Another way of doing this is to rank the TFactors from smallest to largest and also rank the years and correlate these ranks. This is Spearman's rank correlation and makes fewer assumptions. Like the normal correlation coefficient, a positive value of rho indicates an upwards trend and a negative value a downwards trend and statistical tests can be carried out to estimate how likely it is that the particular value is different from zero (p). So, if p<=0.05 and rho is negative we can conclude there is evidence for a significant decline whilst if rho was positive, a significant increase. Otherwise (p>0.05) we conclude there is no evidence of a change.

In this particular example, Anasimyia transfuga, like many specialist wetland species, has shown a sustained downward trend in the frequency with which it has been recorded. Spearman's rank correlation suggests that this is a strong and highly significant downward trend. Hence, this species would be classed as "Decreasing".

Problems

Frescalo assumes that the species discovery curve, the relationship between how frequently species were observed and the amount of recording effort expended in making these observations, is consistent across time and space. If this assumption is not correct then the analysis will be biased. We have reason to believe that the behaviour of recorders has changed over recent years, notably the numbers of records we are getting that are based on people submitting photographs on line.

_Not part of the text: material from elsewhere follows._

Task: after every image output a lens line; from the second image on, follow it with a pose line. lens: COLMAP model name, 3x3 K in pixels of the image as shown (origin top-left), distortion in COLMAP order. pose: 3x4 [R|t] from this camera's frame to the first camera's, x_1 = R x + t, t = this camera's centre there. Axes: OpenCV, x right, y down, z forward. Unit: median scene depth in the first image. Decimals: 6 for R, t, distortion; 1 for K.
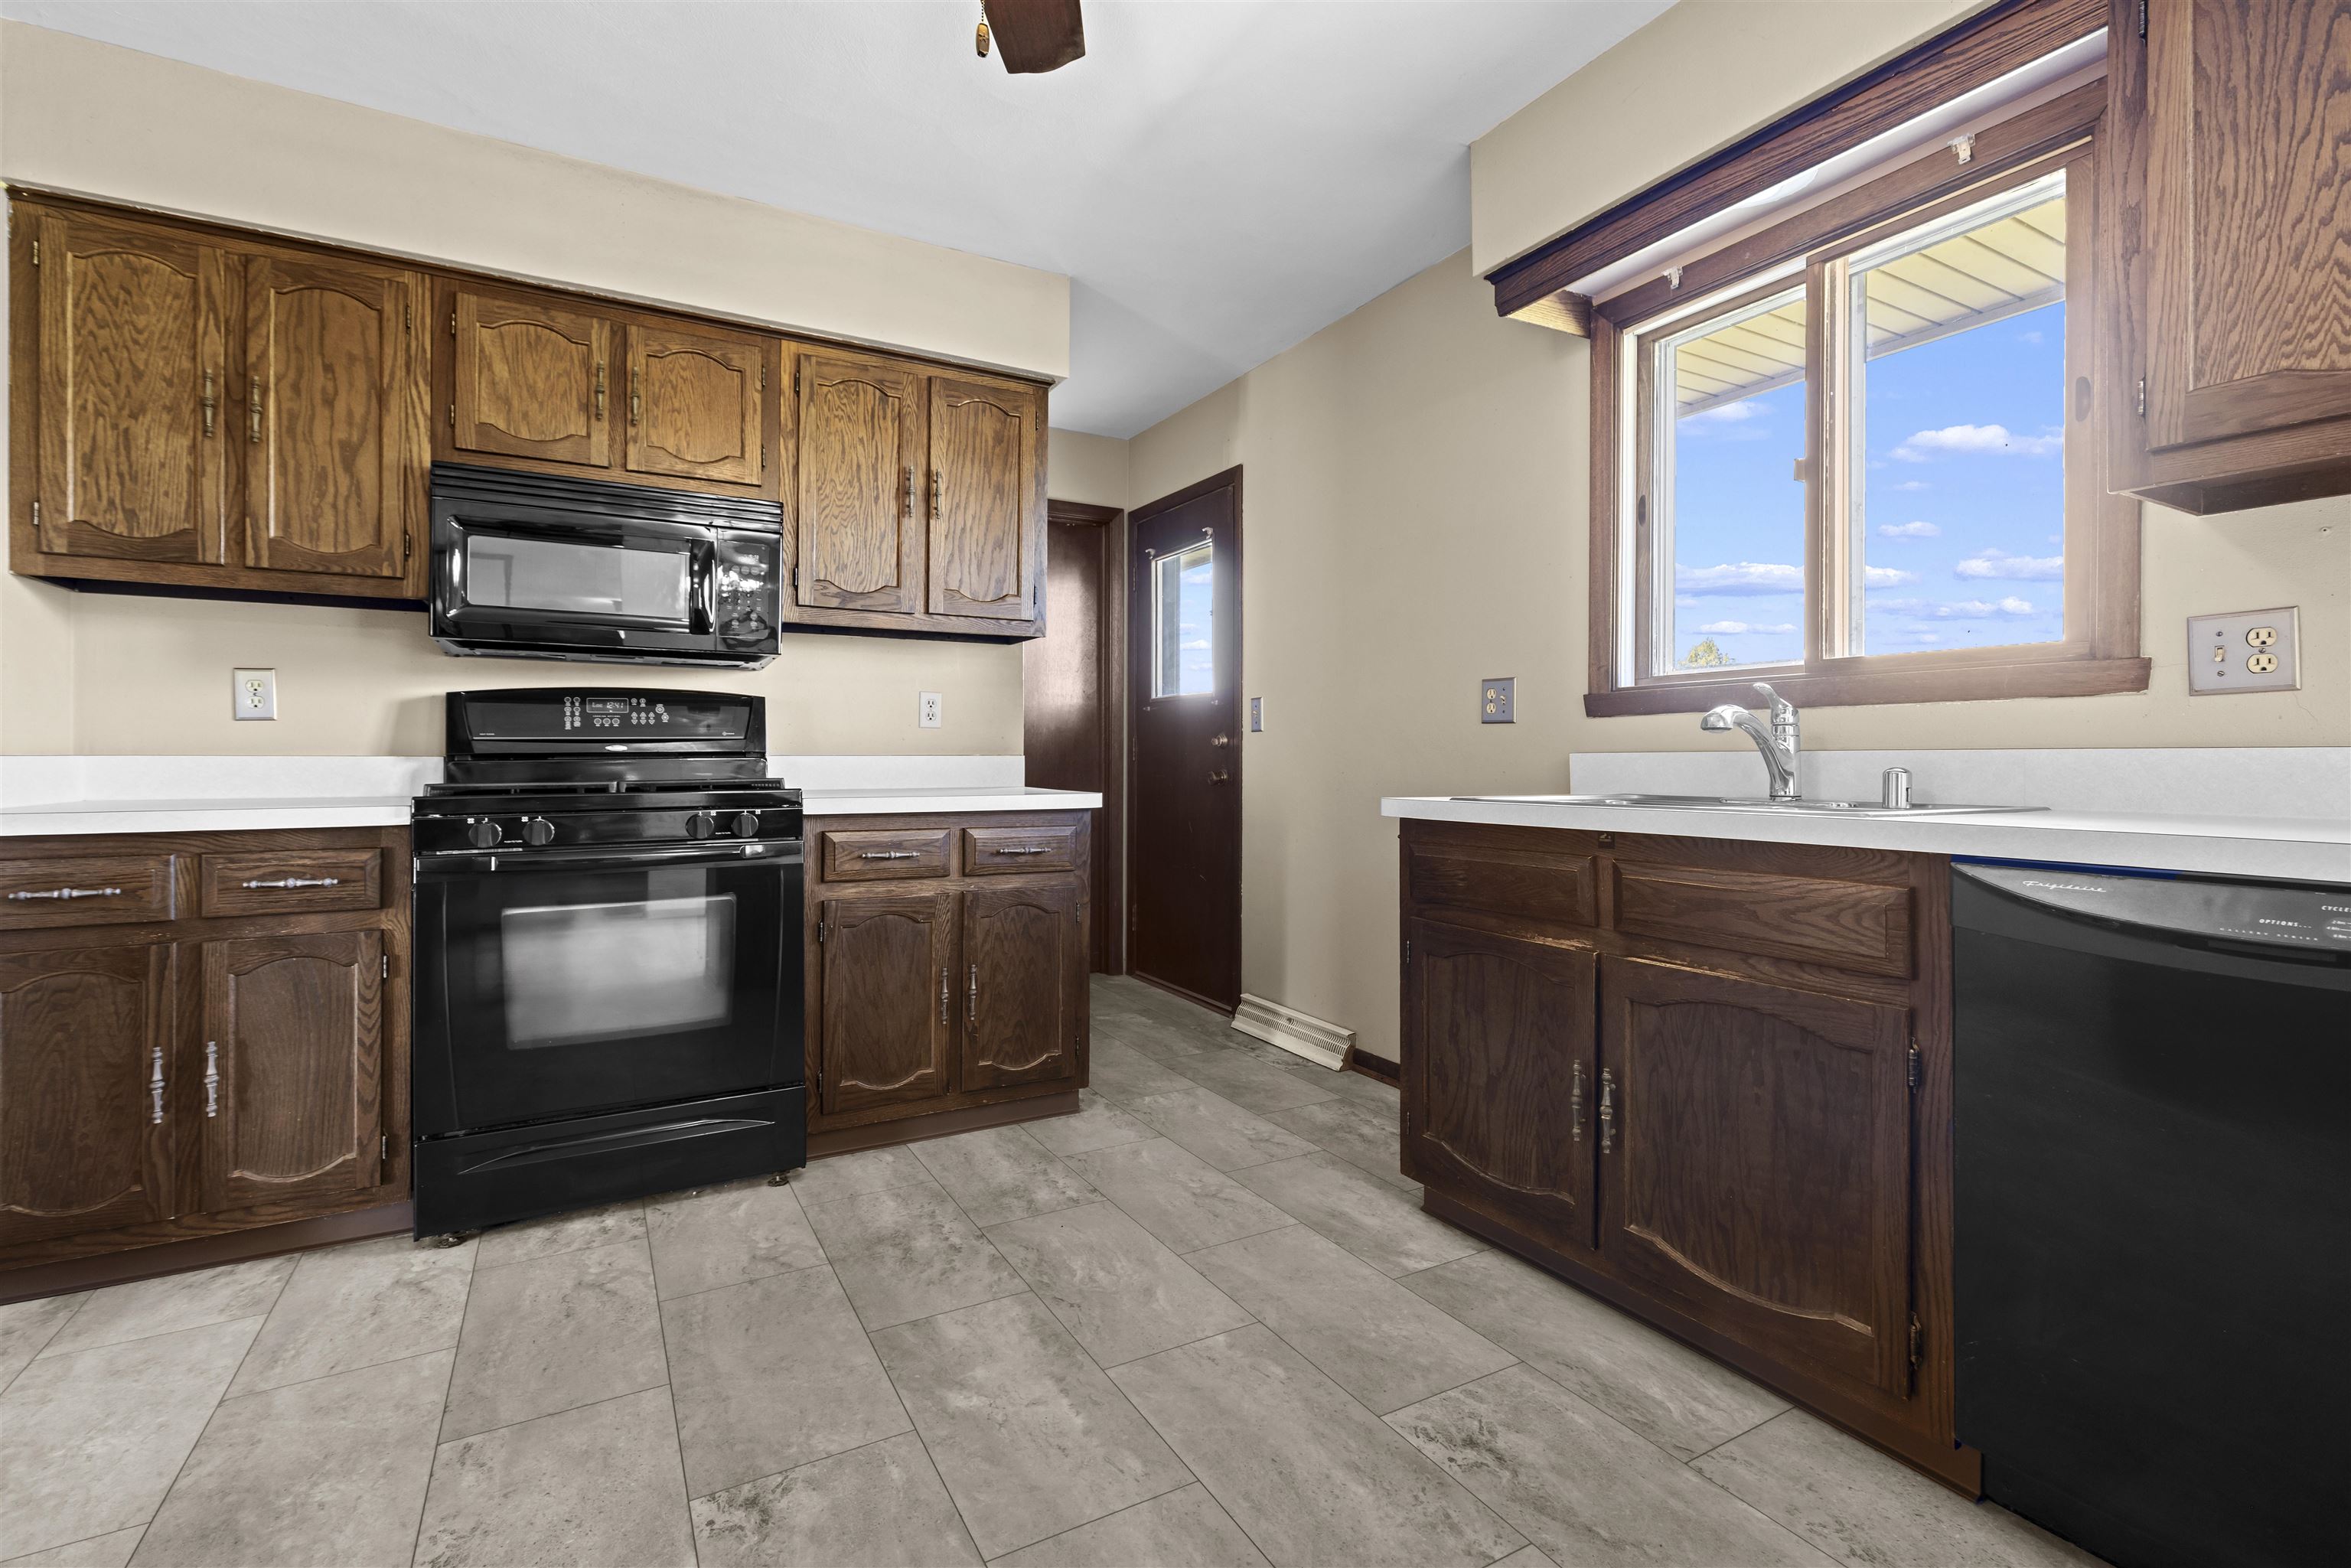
lens RADIAL K [[1077.7, 0, 1184.5], [0, 1077.7, 754.4], [0, 0, 1]] dist [0.003289, -0.000203]
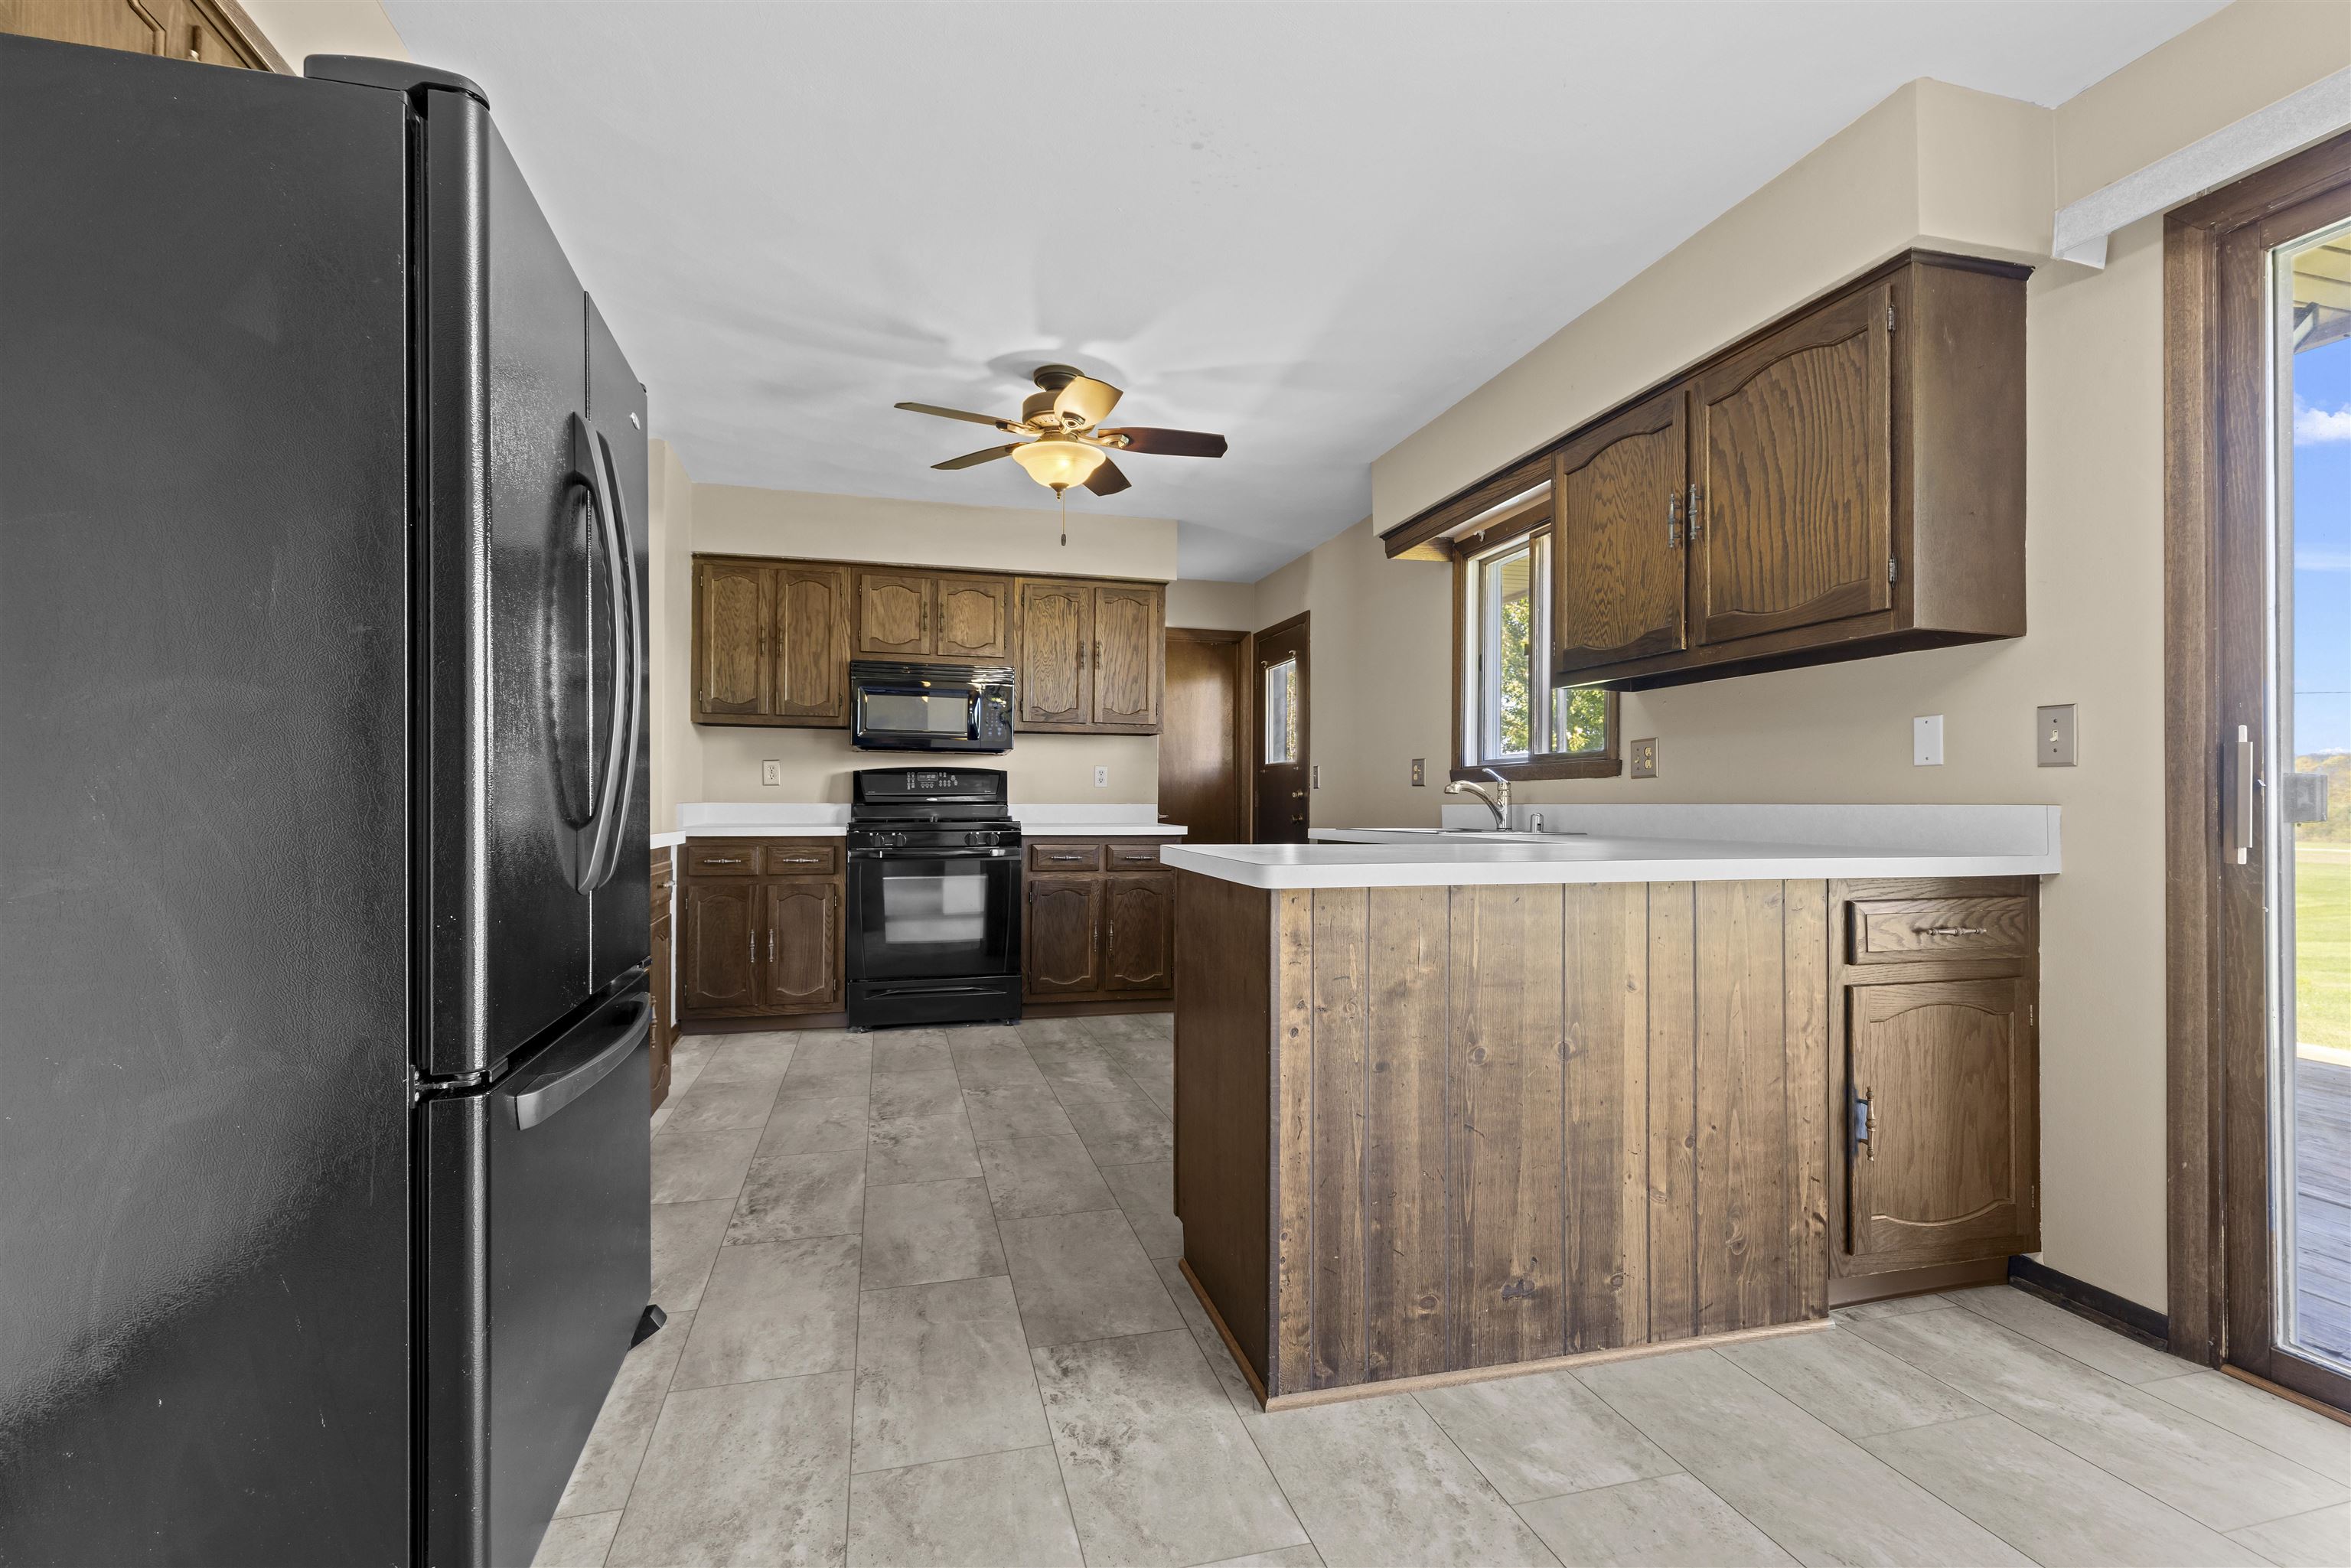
lens RADIAL K [[1077.7, 0, 1175.2], [0, 1077.7, 792.2], [0, 0, 1]] dist [0.003289, -0.000203]
pose [[0.968756, 0.001546, -0.248011, 0.380974], [-0.003471, 0.999967, -0.007323, -0.006484], [0.247992, 0.007955, 0.968729, -0.777507]]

This sort of recording has increased markedly, especially since the Hoverfly Facebook page was established and in 2018 more than half of the records received by the HRS were from this source. These photographs are heavily dominated by large, obvious and attractive flower visitors. More obscure, small and difficult-to-identify species are poorly represented, especially if they do not tend to visit flowers. This has the effect of increasing the relative frequency of large, obvious flower visitors and decreasing the frequency with which small, cryptic non-flower visitors are observed. This, in turn, will change the form of the species discovery curve and so effect the validity of the analysis.

Consider the following two plots in which the trend calculated for all records from 1980-2018 (blue) is compared to a trend based on a dataset of records from more experienced recorders (orange): These were defined as recorders who have submitted records of at least 100 species This has the effect of excluding casual recods and those from recorders who only cover a few of the large and obvious species. These plots compare trends for Eristalis tenax and Platycheirus clypeatus.

Eristalis tenax

Eristalis_tenax_frescalo

Platycheirus clypeatus

PLatycheirus_clypeatus_frescalo

These plots illustrate the effect of the change in recorder behaviour. Eristalis tenax is a large and very abundant flower visitor that often occurs in gardens and urban areas. It is one of the most frequently photographed species. By contrast, although Platycheirus clypeatus is a widespread and frequent species, it is small, mainly black in colour and rarely visits flowers (although is does visit flowers of wind-pollinated plants such as grasses, sedges and plantains to obtain pollen). It is not often photographed.

The increasing impact of casual records of more obvious species over the last decade or so in increasing the relative frequency of the big and obvious flower visitor and decreasing the relative frequency of small and cryptic non-flower visitor are clearly shown. This tends to make it more likely that the photogenic flower visitor will be classed as "Increasing" whilst the small and cryptic species will be classed a "Decreasing".

Bear this in mind when looking at trend plots! We are working with statisticians to try and develop more sophisticated methods which can take these changes in recorder behaviour into account.


  1. Hill, M. O. (2012). Local frequency as a key to interpreting species occurrence data when recording effort is not known. Methods in Ecology and Evolution, 3(1), 192–205.